衣笠貞之助監督『白鷺』(大映、1958年)。原作は泉鏡花。
明治40年代。東京の料亭・辰巳屋が倒産、娘のお篠(山本富士子)は元奉公人・おとり(賀原夏子)の店で女中、そして芸者に出ることになった。
ほどなく、お篠は昔可愛がってもらった伊達画伯の弟子・稲木順一(川崎敬三)に出会い、お互いに惹かれあう。稲木はお篠に白鷺の絵を贈る。しかし、稲木は伊達の病弱な一人娘(野添ひとみ)との結婚を周囲から期待されており、他方、お篠は借金を抱えて、おとりに成金・五坂(佐野周二)の妾になるよう迫られていた。
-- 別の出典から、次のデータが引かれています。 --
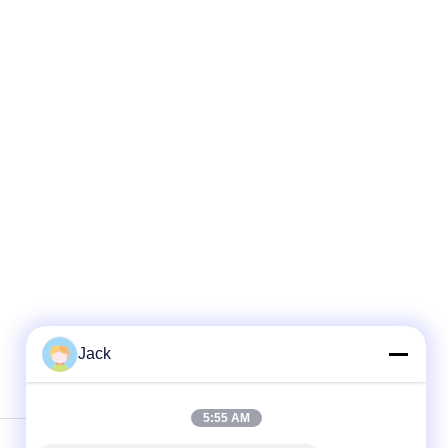
Jack
5:55 AM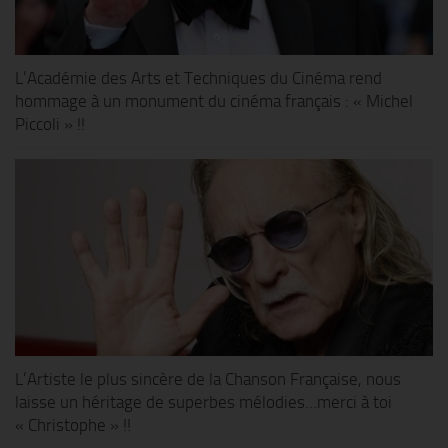
L’Académie des Arts et Techniques du Cinéma rend
hommage à un monument du cinéma français : « Michel
Piccoli » !!
L’Artiste le plus sincère de la Chanson Française, nous
laisse un héritage de superbes mélodies…merci à toi
« Christophe » !!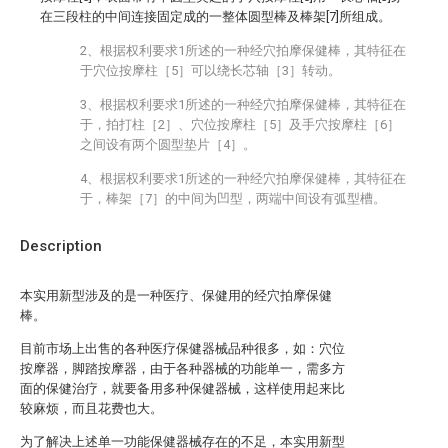
在三段柱的中间连接固定成的一整体圆型棒及棒架[7]所组成。
2、根据权利要求1所述的一种经穴拍摩保健棒，其特征在
于穴位按摩柱［5］可以绕长芯轴［3］转动。
3、根据权利要求1所述的一种经穴拍摩保健棒，其特征在
于，拍打柱［2］、穴位按摩柱［5］及手穴按摩柱［6］
之间设有两个圆型垫片［4］。
4、根据权利要求1所述的一种经穴拍摩保健棒，其特征在
于，棒架［7］的中间为凹型，两端中间设有弧型槽。
Description
本实用新型涉及的是一种医疗、保健用的经穴拍摩保健
棒。
目前市场上出售的各种医疗保健器械品种很多，如：穴位
按摩器，脚踏按摩器，由于各种器械的功能单一，需多方
面的保健治疗，就要备用多种保健器械，这样使用起来比
较麻烦，而且花费也大。
为了解决上述单一功能保健器械存在的不足，本实用新型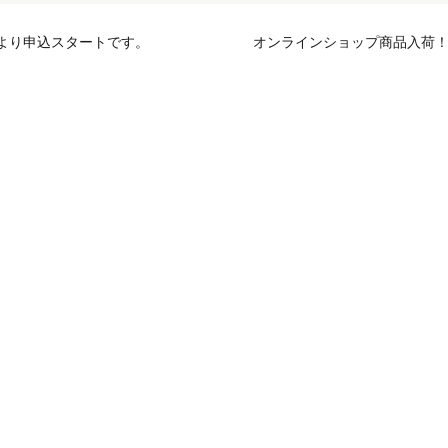
1より申込スタートです。
オンラインショップ商品入荷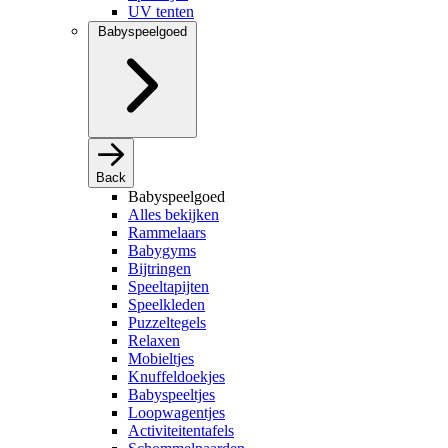
UV tenten
Babyspeelgoed
Back
Babyspeelgoed
Alles bekijken
Rammelaars
Babygyms
Bijtringen
Speeltapijten
Speelkleden
Puzzeltegels
Relaxen
Mobieltjes
Knuffeldoekjes
Babyspeeltjes
Loopwagentjes
Activiteitentafels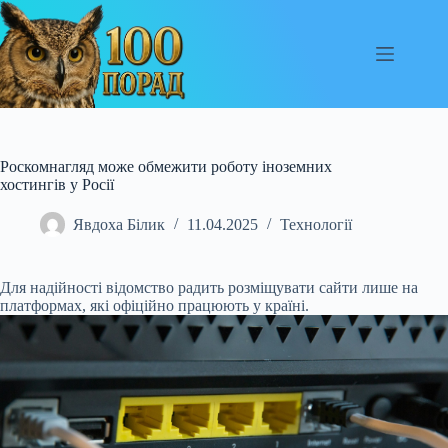
Перейти
до
вмісту
Роскомнагляд може обмежити роботу іноземних
хостингів у Росії
Явдоха Білик
11.04.2025
Технології
Для надійності відомство радить розміщувати сайти лише на
платформах, які офіційно працюють у країні.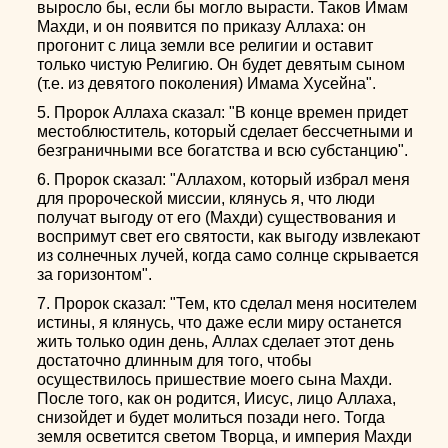
выросло бы, если бы могло вырасти. Таков Имам
Махди, и он появится по приказу Аллаха: он
прогонит с лица земли все религии и оставит
только чистую Религию. Он будет девятым сыном
(т.е. из девятого поколения) Имама Хусейна".
5. Пророк Аллаха сказал: "В конце времен придет
местоблюститель, который сделает бессчетными и
безграничными все богатства и всю субстанцию".
6. Пророк сказал: "Аллахом, который избрал меня
для пророческой миссии, клянусь я, что люди
получат выгоду от его (Махди) существования и
воспримут свет его святости, как выгоду извлекают
из солнечных лучей, когда само солнце скрывается
за горизонтом".
7. Пророк сказал: "Тем, кто сделал меня носителем
истины, я клянусь, что даже если миру останется
жить только один день, Аллах сделает этот день
достаточно длинным для того, чтобы
осуществилось пришествие моего сына Махди.
После того, как он родится, Иисус, лицо Аллаха,
снизойдет и будет молиться позади него. Тогда
земля осветится светом Творца, и империя Махди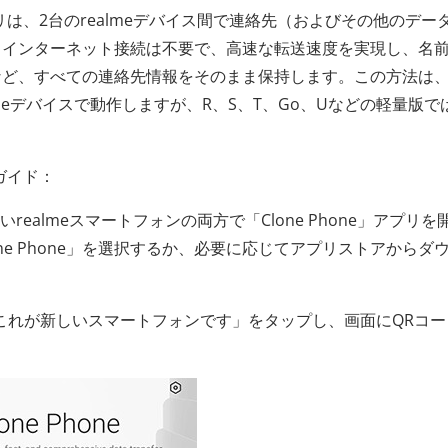
リは、2台のrealmeデバイス間で連絡先（およびその他のデー
。インターネット接続は不要で、高速な転送速度を実現し、名
など、すべての連絡先情報をそのまま保持します。この方法は
realmeデバイスで動作しますが、R、S、T、Go、Uなどの軽量版で
ガイド：
realmeスマートフォンの両方で「Clone Phone」アプリを
ne Phone」を選択するか、必要に応じてアプリストアからダ
で「これが新しいスマートフォンです」をタップし、画面にQRコ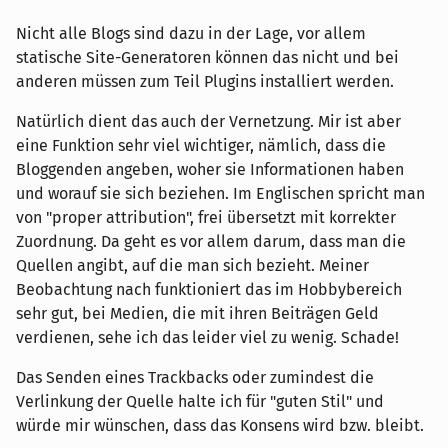
Nicht alle Blogs sind dazu in der Lage, vor allem
statische Site-Generatoren können das nicht und bei
anderen müssen zum Teil Plugins installiert werden.
Natürlich dient das auch der Vernetzung. Mir ist aber
eine Funktion sehr viel wichtiger, nämlich, dass die
Bloggenden angeben, woher sie Informationen haben
und worauf sie sich beziehen. Im Englischen spricht man
von "proper attribution", frei übersetzt mit korrekter
Zuordnung. Da geht es vor allem darum, dass man die
Quellen angibt, auf die man sich bezieht. Meiner
Beobachtung nach funktioniert das im Hobbybereich
sehr gut, bei Medien, die mit ihren Beiträgen Geld
verdienen, sehe ich das leider viel zu wenig. Schade!
Das Senden eines Trackbacks oder zumindest die
Verlinkung der Quelle halte ich für "guten Stil" und
würde mir wünschen, dass das Konsens wird bzw. bleibt.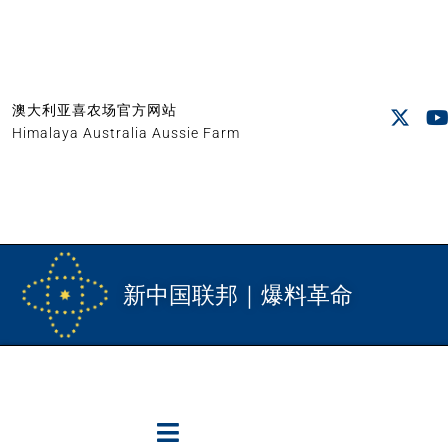
澳大利亚喜农场官方网站
Himalaya Australia Aussie Farm
新中国联邦｜爆料革命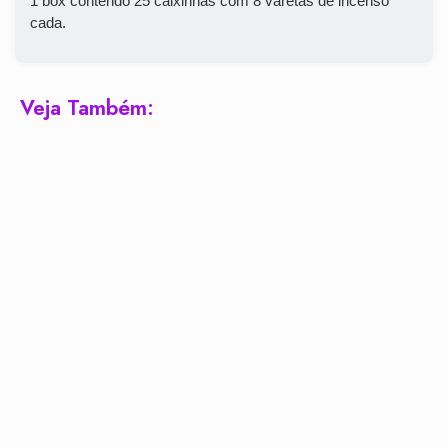
1 box contendo 25 caixinhas com 8 varetas de incenso
cada.
Veja Também: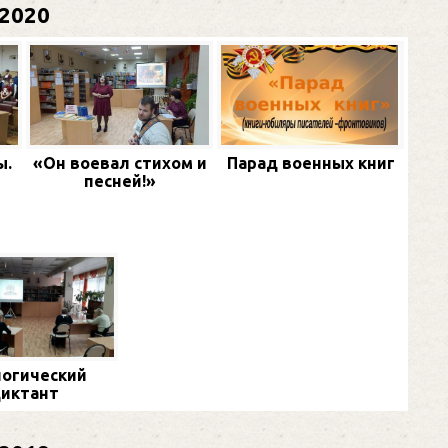
2020
ы.
«Он воевал стихом и
Парад военных книг
песней!»
огический
иктант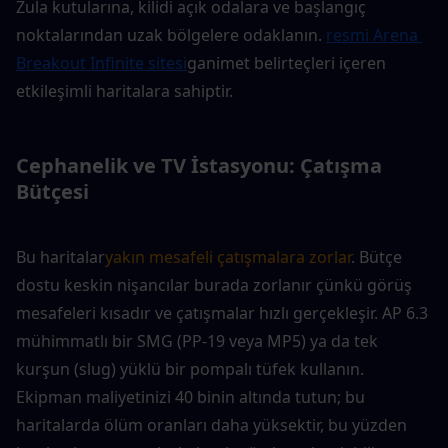
Zula kutularına, kilidi açık odalara ve başlangıç 
noktalarından uzak bölgelere odaklanın. 
resmi Arena 
Breakout Infinite sitesi
ganimet belirteçleri içeren 
etkileşimli haritalara sahiptir.
Cephanelik ve TV İstasyonu: Çatışma 
Bütçesi
Bu haritalar
yakın mesafeli çatışmalara zorlar
. Bütçe 
dostu keskin nişancılar burada zorlanır çünkü görüş 
mesafeleri kısadır ve çatışmalar hızlı gerçekleşir. AP 6.3 
mühimmatlı bir SMG (PP-19 veya MP5) ya da tek 
kurşun (slug) yüklü bir pompalı tüfek kullanın. 
Ekipman maliyetinizi 40 binin altında tutun; bu 
haritalarda ölüm oranları daha yüksektir, bu yüzden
順一と再会を約束した夜、お篠は料亭の一室で五坂に強引に体を求められ、簪で自害するのだった。
耽美的な映像だが、お約束とおりの展開。珍しく敵役を演じた佐野だが、迫力不足は否めない。山本もきれいなだけ、川崎は線が細すぎる。唯一光っていたのは、賀原夏子。はじめは恩人の娘を大事にしながら、やがて金儲けの道具にしようとする。この変節ぶりが見事。難波千栄子なら、どう演じたろうか。
カンヌ映画祭でも賞をとったそうですが、エキゾチシズムだけが売り物のような作品でした。